*Activity:* Rewrite every line of the data below, putting "graph" wherever "chart" appears and keeping all else the same. Omit the pictures from your answer.

*Extracted records:*
• • • •
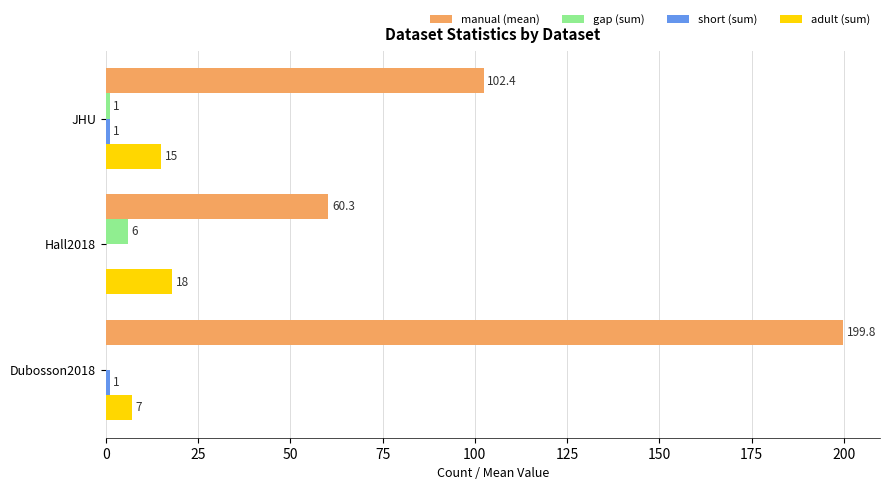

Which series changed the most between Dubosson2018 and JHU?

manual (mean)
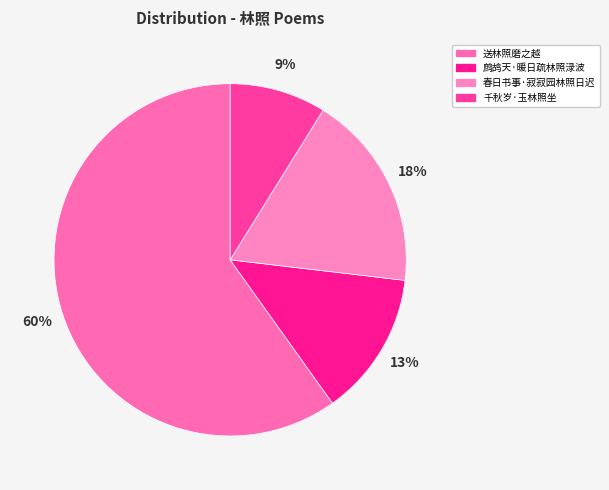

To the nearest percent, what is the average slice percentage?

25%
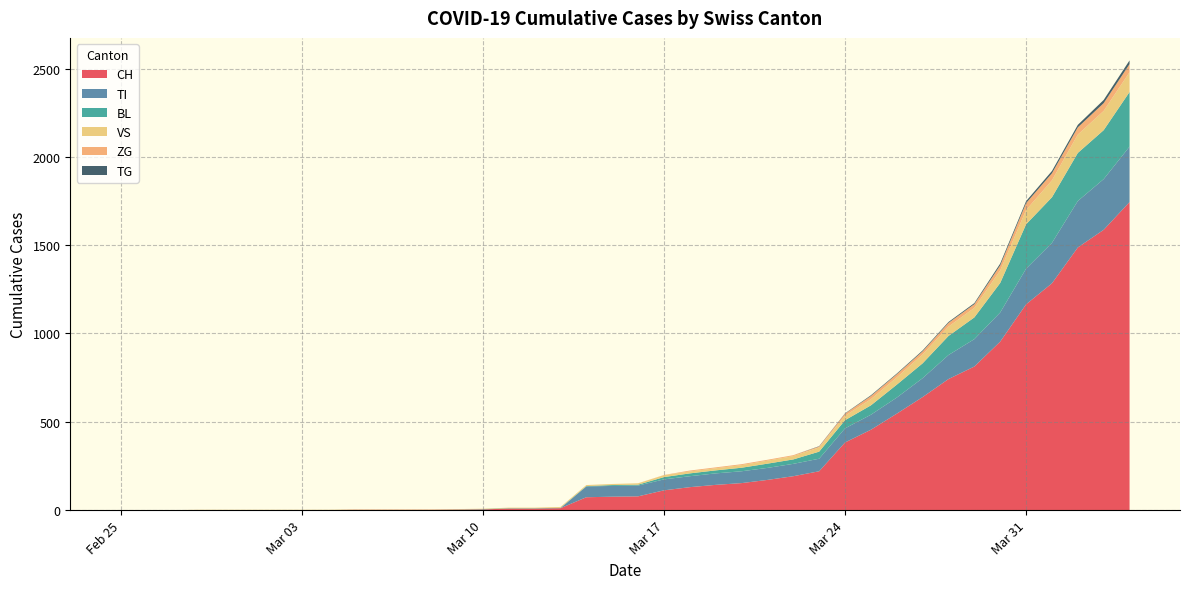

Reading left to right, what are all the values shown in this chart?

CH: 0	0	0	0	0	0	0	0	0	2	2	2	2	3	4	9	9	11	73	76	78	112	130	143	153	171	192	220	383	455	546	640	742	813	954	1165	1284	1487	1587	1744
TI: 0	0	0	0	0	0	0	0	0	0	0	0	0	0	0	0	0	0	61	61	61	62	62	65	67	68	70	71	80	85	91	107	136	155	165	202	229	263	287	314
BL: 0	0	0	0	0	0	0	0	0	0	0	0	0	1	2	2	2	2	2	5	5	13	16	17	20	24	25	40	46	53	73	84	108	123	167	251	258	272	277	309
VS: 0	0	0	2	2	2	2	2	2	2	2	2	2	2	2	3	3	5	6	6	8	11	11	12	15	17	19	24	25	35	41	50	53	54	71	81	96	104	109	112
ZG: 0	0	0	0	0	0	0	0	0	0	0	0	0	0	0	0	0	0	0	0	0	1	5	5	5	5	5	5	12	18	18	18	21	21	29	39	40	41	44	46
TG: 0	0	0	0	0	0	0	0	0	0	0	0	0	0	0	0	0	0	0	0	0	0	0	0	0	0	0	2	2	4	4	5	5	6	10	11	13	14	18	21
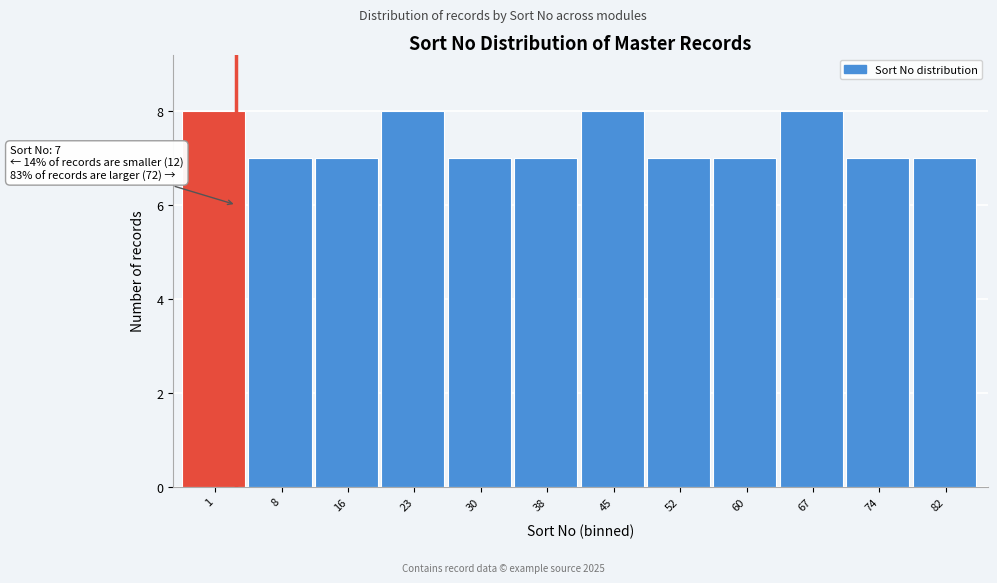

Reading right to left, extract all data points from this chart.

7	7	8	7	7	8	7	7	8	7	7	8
• • • •
*Exercise result:*
Which series changed the most between Dubosson2018 and JHU?

manual (mean)

To the nearest percent, what is the average slice percentage?

25%

Reading left to right, what are all the values shown in this graph?

CH: 0	0	0	0	0	0	0	0	0	2	2	2	2	3	4	9	9	11	73	76	78	112	130	143	153	171	192	220	383	455	546	640	742	813	954	1165	1284	1487	1587	1744
TI: 0	0	0	0	0	0	0	0	0	0	0	0	0	0	0	0	0	0	61	61	61	62	62	65	67	68	70	71	80	85	91	107	136	155	165	202	229	263	287	314
BL: 0	0	0	0	0	0	0	0	0	0	0	0	0	1	2	2	2	2	2	5	5	13	16	17	20	24	25	40	46	53	73	84	108	123	167	251	258	272	277	309
VS: 0	0	0	2	2	2	2	2	2	2	2	2	2	2	2	3	3	5	6	6	8	11	11	12	15	17	19	24	25	35	41	50	53	54	71	81	96	104	109	112
ZG: 0	0	0	0	0	0	0	0	0	0	0	0	0	0	0	0	0	0	0	0	0	1	5	5	5	5	5	5	12	18	18	18	21	21	29	39	40	41	44	46
TG: 0	0	0	0	0	0	0	0	0	0	0	0	0	0	0	0	0	0	0	0	0	0	0	0	0	0	0	2	2	4	4	5	5	6	10	11	13	14	18	21

Reading right to left, extract all data points from this graph.

7	7	8	7	7	8	7	7	8	7	7	8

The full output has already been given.